Data Acquisition

Data from PDF table in paper

We extract out the table from Frey and Osborne’s paper which if unfortunately in PDF form. We use the tabulizer library to extract it from the PDF. We trim off uneeded tables and then remove the header rows from each of the pages table. We then combine the paged tables into one table, and name the rows. We then filter out multi line rows by removing blank ranks.
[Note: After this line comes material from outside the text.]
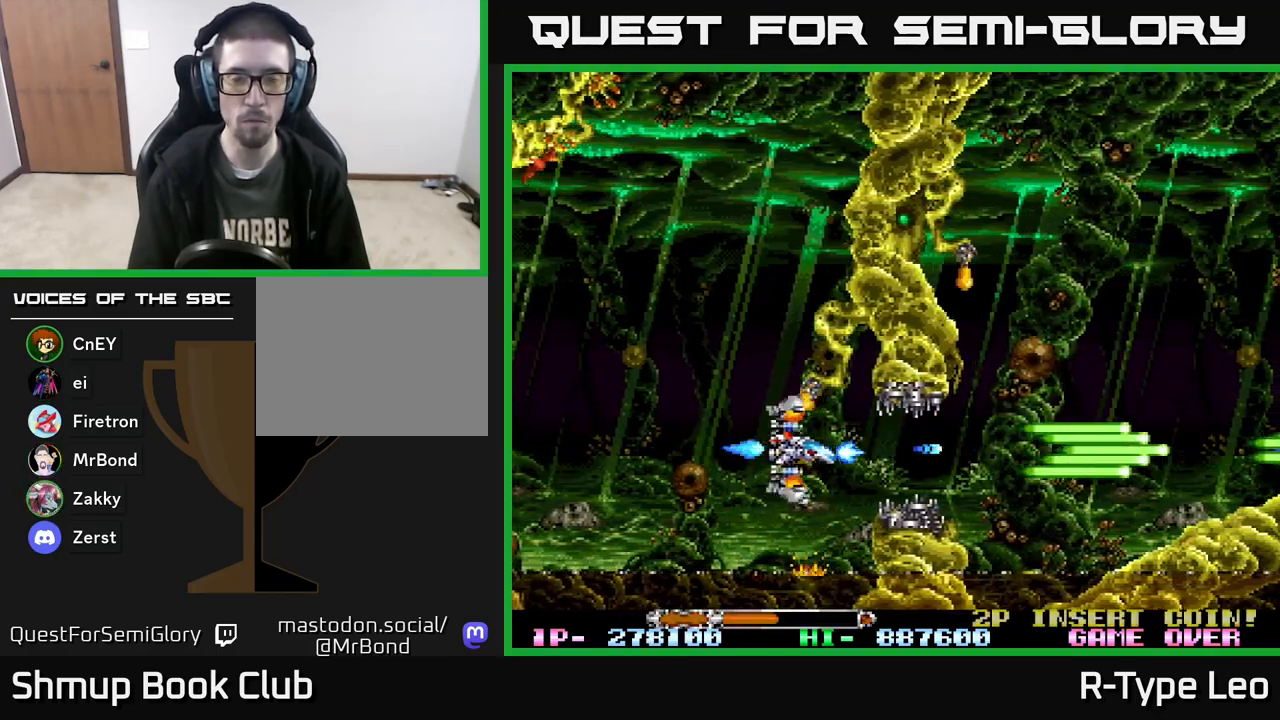
{"buttons": ["R2", "DPAD_RIGHT"], "events": []}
As a sanity check we can see that we have 702 rows in our table the same number of ranks in the paper.

dataTables<-extract_tables("https://www.oxfordmartin.ox.ac.uk/downloads/academic/The_Future_of_Employment.pdf")
trimTables<-dataTables[3:length(dataTables)]
trimTables<-purrr::map(trimTables,~ subset(as.data.frame(.x, stringsAsFactors=FALSE , row.names=NULL)))
trimTables<-purrr::map(trimTables, ~.x[3:nrow(.x),])
autoTable<-bind_rows(trimTables)[,1:5]
names(autoTable)<- dataTables[[3]][2,]
autoTable<-autoTable %>%  na_if("") %>% drop_na(Rank)
kable(head(autoTable))
Rank Probability Label SOC code Occupation
1. 0.0028 NA 29-1125 Recreational Therapists
2. 0.003 NA 49-1011 First-Line Supervisors of Mechanics, Installers, and Repairers
3. 0.003 NA 11-9161 Emergency Management Directors
4. 0.0031 NA 21-1023 Mental Health and Substance Abuse Social Workers
5. 0.0033 NA 29-1181 Audiologists
6. 0.0035 NA 29-1122 Occupational Therapists

Data from BLS

We can fairly directly download from BLS, though we do unfortunately have to pick out the right file of the two in the zip, which adds some complication.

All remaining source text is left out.